On the 24th of October OXWIB hosted Applied Predictive Technologies (APT), a strategy consulting company based in Soho, London. ‘Big data consulting’ may not quite jump out at you (the more mathematically minded are exempt), but we were eased into what exactly it is that APT does, primarily through a series of mini-stories. They began on a historic note.

When the cholera epidemic raged in 1854, John Snow, a physician, plotted cases of cholera on a map to find that by far the most cases were concentrated around a pump on a certain street. A brewery not so far away had much fewer cases of cholera around it, but crucially also had a different water supply. Snow used this data to argue, correctly, that cholera was water-borne rather than air-borne.

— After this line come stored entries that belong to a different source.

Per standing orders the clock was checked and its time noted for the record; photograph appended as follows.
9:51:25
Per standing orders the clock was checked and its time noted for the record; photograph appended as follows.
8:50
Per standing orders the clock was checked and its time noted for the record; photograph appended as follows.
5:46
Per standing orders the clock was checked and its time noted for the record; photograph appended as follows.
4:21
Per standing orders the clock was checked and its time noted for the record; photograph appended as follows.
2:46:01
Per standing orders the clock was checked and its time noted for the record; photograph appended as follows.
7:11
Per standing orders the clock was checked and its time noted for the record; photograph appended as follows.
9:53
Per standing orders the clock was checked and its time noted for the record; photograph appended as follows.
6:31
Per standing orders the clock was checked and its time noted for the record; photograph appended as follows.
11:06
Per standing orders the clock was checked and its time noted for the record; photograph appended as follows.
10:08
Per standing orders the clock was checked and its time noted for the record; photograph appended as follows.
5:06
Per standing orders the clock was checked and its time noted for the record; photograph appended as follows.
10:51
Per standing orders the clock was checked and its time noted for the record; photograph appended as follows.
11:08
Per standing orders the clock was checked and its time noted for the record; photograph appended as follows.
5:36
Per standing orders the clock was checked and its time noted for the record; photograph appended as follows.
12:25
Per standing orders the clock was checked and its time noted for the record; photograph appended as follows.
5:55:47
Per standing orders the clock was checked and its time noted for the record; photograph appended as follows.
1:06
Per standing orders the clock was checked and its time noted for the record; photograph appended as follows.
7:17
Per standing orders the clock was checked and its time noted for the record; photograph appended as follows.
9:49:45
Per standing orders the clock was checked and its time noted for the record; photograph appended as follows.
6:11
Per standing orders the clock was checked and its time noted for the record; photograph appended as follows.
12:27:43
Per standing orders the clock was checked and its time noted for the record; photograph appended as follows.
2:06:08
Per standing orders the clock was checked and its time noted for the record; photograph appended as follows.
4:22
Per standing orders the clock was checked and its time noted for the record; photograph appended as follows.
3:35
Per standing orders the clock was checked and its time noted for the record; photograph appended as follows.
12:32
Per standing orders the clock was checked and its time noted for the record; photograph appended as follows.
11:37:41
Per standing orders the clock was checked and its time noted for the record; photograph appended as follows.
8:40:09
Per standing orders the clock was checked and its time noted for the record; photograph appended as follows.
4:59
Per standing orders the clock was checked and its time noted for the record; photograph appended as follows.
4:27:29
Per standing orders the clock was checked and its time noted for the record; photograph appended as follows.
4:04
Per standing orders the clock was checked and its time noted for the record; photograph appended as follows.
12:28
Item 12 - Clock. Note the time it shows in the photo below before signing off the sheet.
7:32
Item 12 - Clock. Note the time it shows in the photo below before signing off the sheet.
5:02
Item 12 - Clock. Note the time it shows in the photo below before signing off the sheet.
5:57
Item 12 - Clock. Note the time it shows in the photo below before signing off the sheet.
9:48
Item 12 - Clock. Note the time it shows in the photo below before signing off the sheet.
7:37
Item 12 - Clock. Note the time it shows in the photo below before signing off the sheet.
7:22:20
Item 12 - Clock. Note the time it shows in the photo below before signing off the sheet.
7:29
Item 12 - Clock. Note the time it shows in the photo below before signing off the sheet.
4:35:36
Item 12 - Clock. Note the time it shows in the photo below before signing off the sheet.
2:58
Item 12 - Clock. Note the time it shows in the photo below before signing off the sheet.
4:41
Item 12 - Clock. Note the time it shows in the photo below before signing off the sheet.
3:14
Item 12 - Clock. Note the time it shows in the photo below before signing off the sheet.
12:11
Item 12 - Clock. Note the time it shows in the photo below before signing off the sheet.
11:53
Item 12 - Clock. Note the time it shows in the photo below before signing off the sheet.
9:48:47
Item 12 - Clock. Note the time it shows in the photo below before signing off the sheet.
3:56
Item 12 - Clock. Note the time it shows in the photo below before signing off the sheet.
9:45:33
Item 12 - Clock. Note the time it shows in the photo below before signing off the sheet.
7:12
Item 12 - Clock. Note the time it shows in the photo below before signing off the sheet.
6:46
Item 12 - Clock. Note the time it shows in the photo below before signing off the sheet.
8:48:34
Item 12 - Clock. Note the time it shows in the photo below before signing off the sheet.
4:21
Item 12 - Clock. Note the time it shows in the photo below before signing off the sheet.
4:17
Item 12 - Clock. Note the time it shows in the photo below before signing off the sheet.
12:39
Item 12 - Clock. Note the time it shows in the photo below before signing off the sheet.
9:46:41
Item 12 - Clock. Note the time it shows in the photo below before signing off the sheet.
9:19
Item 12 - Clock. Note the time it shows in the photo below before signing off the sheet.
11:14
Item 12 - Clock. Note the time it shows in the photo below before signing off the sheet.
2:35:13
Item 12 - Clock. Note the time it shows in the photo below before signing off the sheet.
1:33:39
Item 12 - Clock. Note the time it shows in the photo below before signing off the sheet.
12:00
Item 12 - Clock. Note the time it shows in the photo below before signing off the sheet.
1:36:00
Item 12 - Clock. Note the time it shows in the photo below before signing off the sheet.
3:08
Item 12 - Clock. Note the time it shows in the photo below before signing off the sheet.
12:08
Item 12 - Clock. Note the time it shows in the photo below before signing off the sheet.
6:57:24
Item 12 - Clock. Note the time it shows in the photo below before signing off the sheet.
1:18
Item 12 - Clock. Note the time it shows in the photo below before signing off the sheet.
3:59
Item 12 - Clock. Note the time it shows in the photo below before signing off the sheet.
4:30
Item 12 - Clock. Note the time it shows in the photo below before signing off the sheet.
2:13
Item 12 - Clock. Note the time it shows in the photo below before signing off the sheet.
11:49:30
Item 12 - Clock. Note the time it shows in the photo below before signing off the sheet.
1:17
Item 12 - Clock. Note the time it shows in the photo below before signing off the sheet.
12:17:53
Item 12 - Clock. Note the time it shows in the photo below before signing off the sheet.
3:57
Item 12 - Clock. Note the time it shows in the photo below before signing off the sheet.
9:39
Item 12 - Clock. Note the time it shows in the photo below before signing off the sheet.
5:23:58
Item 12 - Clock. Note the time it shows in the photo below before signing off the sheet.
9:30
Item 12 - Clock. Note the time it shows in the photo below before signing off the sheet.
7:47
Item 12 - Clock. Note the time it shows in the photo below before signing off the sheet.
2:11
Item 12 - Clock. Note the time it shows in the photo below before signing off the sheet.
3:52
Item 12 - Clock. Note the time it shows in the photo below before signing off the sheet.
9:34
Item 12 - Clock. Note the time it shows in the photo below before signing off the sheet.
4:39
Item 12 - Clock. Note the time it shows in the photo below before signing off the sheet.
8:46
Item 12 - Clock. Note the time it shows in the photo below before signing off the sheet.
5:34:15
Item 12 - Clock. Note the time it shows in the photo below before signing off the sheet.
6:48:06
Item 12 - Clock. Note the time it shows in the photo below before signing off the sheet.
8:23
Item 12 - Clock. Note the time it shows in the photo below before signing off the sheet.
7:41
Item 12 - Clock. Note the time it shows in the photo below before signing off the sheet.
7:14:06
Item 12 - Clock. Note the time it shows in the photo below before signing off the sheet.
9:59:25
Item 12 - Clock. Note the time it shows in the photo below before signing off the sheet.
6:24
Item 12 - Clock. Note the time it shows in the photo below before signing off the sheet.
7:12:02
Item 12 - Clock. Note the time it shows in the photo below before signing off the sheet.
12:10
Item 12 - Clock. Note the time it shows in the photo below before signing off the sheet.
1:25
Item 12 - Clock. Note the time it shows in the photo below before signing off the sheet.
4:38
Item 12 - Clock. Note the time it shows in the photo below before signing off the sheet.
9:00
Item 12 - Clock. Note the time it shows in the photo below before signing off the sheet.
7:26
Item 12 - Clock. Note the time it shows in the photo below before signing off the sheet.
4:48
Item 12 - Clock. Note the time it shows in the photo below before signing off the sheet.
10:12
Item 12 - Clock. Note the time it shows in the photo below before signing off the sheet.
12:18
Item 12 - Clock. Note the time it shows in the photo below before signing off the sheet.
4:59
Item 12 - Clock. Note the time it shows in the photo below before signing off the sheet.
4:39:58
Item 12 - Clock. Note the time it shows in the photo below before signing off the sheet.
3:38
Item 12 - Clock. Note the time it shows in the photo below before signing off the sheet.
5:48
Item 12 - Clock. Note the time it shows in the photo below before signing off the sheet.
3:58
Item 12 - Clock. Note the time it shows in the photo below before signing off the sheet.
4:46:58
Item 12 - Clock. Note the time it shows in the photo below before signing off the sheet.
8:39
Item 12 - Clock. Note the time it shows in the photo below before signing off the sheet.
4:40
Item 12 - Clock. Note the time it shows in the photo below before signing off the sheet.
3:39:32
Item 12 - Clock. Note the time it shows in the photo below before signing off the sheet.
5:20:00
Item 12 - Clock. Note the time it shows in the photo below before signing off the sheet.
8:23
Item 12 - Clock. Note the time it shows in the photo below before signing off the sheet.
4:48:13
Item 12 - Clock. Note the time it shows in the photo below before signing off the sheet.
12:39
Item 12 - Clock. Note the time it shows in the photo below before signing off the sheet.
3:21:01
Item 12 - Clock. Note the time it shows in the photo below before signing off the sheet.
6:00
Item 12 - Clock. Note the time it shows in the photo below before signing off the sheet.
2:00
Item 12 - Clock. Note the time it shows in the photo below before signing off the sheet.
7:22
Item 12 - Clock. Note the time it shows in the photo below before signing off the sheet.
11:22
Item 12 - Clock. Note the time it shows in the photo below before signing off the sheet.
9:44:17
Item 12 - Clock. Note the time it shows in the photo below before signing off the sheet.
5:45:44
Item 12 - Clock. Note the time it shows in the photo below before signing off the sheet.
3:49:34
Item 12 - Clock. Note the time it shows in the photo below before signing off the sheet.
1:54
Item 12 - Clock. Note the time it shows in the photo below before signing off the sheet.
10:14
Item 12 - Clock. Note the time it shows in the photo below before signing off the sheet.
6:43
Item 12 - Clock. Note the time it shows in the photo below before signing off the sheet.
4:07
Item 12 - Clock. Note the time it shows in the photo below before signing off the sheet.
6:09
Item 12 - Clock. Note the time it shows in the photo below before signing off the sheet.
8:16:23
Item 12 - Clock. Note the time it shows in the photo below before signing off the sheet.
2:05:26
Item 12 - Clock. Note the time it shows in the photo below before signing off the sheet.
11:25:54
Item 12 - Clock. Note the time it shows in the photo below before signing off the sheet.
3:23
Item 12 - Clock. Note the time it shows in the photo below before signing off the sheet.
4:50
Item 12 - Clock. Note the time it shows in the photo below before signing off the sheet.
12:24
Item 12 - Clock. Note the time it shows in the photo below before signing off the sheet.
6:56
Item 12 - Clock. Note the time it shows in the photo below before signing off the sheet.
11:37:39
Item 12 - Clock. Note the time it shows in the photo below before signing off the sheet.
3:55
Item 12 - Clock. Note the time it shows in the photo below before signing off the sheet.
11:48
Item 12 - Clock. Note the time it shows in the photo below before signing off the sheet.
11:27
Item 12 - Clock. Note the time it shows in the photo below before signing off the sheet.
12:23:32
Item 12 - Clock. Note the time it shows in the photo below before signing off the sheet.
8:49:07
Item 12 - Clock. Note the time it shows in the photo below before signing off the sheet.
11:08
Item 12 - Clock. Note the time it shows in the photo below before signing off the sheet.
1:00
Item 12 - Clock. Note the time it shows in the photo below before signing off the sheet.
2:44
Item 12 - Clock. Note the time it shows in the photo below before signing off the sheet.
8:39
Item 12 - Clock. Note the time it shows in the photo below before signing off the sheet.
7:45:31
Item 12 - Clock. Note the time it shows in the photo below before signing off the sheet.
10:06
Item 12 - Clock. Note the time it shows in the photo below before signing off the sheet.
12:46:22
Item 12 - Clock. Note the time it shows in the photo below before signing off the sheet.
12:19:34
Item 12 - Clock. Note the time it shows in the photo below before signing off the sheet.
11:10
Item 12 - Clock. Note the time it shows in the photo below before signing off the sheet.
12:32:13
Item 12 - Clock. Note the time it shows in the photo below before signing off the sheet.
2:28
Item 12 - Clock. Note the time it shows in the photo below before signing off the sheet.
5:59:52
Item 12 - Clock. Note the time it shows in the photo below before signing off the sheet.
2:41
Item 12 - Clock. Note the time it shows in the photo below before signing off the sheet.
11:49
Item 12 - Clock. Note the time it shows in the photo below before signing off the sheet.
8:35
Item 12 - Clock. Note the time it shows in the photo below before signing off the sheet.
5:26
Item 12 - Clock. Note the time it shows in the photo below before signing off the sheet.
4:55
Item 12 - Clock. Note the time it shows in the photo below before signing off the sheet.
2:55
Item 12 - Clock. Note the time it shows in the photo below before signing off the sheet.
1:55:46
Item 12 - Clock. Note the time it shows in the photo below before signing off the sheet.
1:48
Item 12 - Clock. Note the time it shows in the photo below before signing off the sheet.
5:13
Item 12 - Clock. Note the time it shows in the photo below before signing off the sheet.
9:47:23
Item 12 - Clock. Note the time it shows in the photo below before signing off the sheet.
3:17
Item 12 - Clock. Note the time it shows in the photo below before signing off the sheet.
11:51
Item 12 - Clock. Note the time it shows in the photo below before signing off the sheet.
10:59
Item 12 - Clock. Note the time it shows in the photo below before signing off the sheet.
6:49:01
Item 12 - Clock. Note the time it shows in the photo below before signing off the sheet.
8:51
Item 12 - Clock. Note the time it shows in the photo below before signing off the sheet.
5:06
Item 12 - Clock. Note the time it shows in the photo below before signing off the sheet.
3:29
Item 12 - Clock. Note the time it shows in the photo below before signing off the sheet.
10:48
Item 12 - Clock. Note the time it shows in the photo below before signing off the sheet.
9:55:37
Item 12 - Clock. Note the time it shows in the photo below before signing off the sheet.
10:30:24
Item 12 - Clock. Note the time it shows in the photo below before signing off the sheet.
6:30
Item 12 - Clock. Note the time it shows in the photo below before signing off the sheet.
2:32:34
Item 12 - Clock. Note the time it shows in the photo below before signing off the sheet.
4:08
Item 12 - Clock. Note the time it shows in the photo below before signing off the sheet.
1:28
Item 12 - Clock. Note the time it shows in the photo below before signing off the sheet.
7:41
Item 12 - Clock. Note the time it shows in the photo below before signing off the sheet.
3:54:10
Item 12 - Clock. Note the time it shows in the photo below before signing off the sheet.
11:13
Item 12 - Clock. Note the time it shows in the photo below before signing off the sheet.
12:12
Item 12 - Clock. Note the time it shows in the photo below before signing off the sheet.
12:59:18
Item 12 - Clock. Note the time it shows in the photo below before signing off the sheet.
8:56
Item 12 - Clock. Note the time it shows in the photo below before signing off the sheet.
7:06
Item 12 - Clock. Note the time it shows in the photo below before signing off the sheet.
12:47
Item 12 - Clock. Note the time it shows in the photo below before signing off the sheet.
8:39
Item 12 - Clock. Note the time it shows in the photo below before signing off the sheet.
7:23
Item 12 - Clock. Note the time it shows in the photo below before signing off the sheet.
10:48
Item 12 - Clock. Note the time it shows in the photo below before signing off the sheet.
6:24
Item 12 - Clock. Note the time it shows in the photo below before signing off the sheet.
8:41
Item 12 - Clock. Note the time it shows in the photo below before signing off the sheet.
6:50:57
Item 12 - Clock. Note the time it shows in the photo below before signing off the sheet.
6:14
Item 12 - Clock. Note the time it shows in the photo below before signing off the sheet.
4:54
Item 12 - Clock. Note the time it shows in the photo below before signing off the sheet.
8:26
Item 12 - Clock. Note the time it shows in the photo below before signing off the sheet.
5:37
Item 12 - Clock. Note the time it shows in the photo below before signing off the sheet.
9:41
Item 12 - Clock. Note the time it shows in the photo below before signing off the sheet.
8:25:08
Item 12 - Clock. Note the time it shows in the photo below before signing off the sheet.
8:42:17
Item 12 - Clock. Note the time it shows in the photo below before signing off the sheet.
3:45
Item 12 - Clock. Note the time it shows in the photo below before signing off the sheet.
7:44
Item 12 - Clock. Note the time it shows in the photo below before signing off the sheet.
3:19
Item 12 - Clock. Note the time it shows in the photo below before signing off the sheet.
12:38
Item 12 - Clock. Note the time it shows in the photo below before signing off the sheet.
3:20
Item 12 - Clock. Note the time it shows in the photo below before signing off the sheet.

This kind of ground breaking data is what drives APT. Analysing data, and creating the occasional ‘map’ or ‘hotspot zone’ like this is APT’s selling point. Another example closer to home was through Netflix, which had initially started out by selling and renting DVDs. Netflix has since boosted its growth by using algorithms to up its subscriptions, seen in the form of a ‘thumbs-up or thumbs-down’ system to attribute a ‘% match’ for its TV shows or movies. How did such ideas come about? In part through a 2007 lottery that granted a million dollars to anyone who could come up with an algorithm to increase subscription rates by 10%.

Similarly, data analysis consulting is what really defines APT. Their annual 24 hour hackathon challenge, for example, tried to assess what most affects access to clean drinking water in Liberia, with factors such as population growth, climate and temperature and population density playing crucial roles in what affected supply.

In the office in fact, APT does even more. They recognise that some of the limitations of big data is the difficulty of ascertaining causation versus correlation, and consequently of anticipating relevant behaviour despite knowing the existence of some kind of correlation. APT tries to resolve this. In the food industry, it helped approve the churning out of McDonald’s all-day breakfast, after concluding that it would be a viable, successful option. M&S’s cauliflower steaks, on the other hand, was deemed to be a potentially imprudent investment, and accordingly that was recommended to be phased out. Both these decisions were made after extensive experimentation and using a statistical ‘test and learn’ approach.

APT offers several internships for analysts. Those unaccustomed to the deep rigours of data analysis also have reason to cheer - their business consultant roles don’t require prior analytical data experience, with training been given on the job. It doesn’t take much data analysis to conclude that this might be a worthwhile career to consider.